#### Task to complete
Restate the following records word for word without images.

-------- Material provided

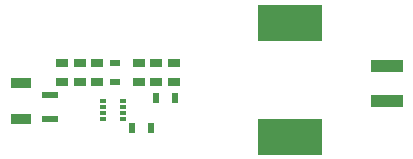
<source format=gtp>
G04*
G04 #@! TF.GenerationSoftware,Altium Limited,Altium Designer,23.9.2 (47)*
G04*
G04 Layer_Color=8421504*
%FSLAX25Y25*%
%MOIN*%
G70*
G04*
G04 #@! TF.SameCoordinates,BF07538D-496F-460C-9621-901CF389F750*
G04*
G04*
G04 #@! TF.FilePolarity,Positive*
G04*
G01*
G75*
%ADD14R,0.03701X0.02126*%
%ADD15R,0.02126X0.03701*%
%ADD16R,0.21700X0.12400*%
%ADD17R,0.03937X0.03150*%
%ADD18R,0.11102X0.04016*%
%ADD19R,0.01870X0.01181*%
%ADD20R,0.05787X0.02441*%
%ADD21R,0.07165X0.03228*%
D14*
X47244Y34252D02*
D03*
Y27953D02*
D03*
D15*
X61024Y22835D02*
D03*
X67323D02*
D03*
X59055Y12598D02*
D03*
X52756D02*
D03*
D16*
X105512Y9843D02*
D03*
Y47842D02*
D03*
D17*
X66929Y34252D02*
D03*
Y27953D02*
D03*
X61024Y34252D02*
D03*
Y27953D02*
D03*
X55118Y27953D02*
D03*
Y34252D02*
D03*
X41339D02*
D03*
Y27953D02*
D03*
X35433Y34252D02*
D03*
Y27953D02*
D03*
X29528Y34252D02*
D03*
Y27953D02*
D03*
D18*
X137795Y33268D02*
D03*
Y21850D02*
D03*
D19*
X49905Y21654D02*
D03*
Y19685D02*
D03*
Y17717D02*
D03*
Y15748D02*
D03*
X43307D02*
D03*
Y17717D02*
D03*
Y19685D02*
D03*
Y21654D02*
D03*
D20*
X25591Y15748D02*
D03*
Y23622D02*
D03*
D21*
X15748Y27559D02*
D03*
Y15748D02*
D03*
M02*

</source>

----------------

#### Exercise response
<source format=gtp>
G04*
G04 #@! TF.GenerationSoftware,Altium Limited,Altium Designer,23.9.2 (47)*
G04*
G04 Layer_Color=8421504*
%FSLAX25Y25*%
%MOIN*%
G70*
G04*
G04 #@! TF.SameCoordinates,BF07538D-496F-460C-9621-901CF389F750*
G04*
G04*
G04 #@! TF.FilePolarity,Positive*
G04*
G01*
G75*
%ADD14R,0.03701X0.02126*%
%ADD15R,0.02126X0.03701*%
%ADD16R,0.21700X0.12400*%
%ADD17R,0.03937X0.03150*%
%ADD18R,0.11102X0.04016*%
%ADD19R,0.01870X0.01181*%
%ADD20R,0.05787X0.02441*%
%ADD21R,0.07165X0.03228*%
D14*
X47244Y34252D02*
D03*
Y27953D02*
D03*
D15*
X61024Y22835D02*
D03*
X67323D02*
D03*
X59055Y12598D02*
D03*
X52756D02*
D03*
D16*
X105512Y9843D02*
D03*
Y47842D02*
D03*
D17*
X66929Y34252D02*
D03*
Y27953D02*
D03*
X61024Y34252D02*
D03*
Y27953D02*
D03*
X55118Y27953D02*
D03*
Y34252D02*
D03*
X41339D02*
D03*
Y27953D02*
D03*
X35433Y34252D02*
D03*
Y27953D02*
D03*
X29528Y34252D02*
D03*
Y27953D02*
D03*
D18*
X137795Y33268D02*
D03*
Y21850D02*
D03*
D19*
X49905Y21654D02*
D03*
Y19685D02*
D03*
Y17717D02*
D03*
Y15748D02*
D03*
X43307D02*
D03*
Y17717D02*
D03*
Y19685D02*
D03*
Y21654D02*
D03*
D20*
X25591Y15748D02*
D03*
Y23622D02*
D03*
D21*
X15748Y27559D02*
D03*
Y15748D02*
D03*
M02*

</source>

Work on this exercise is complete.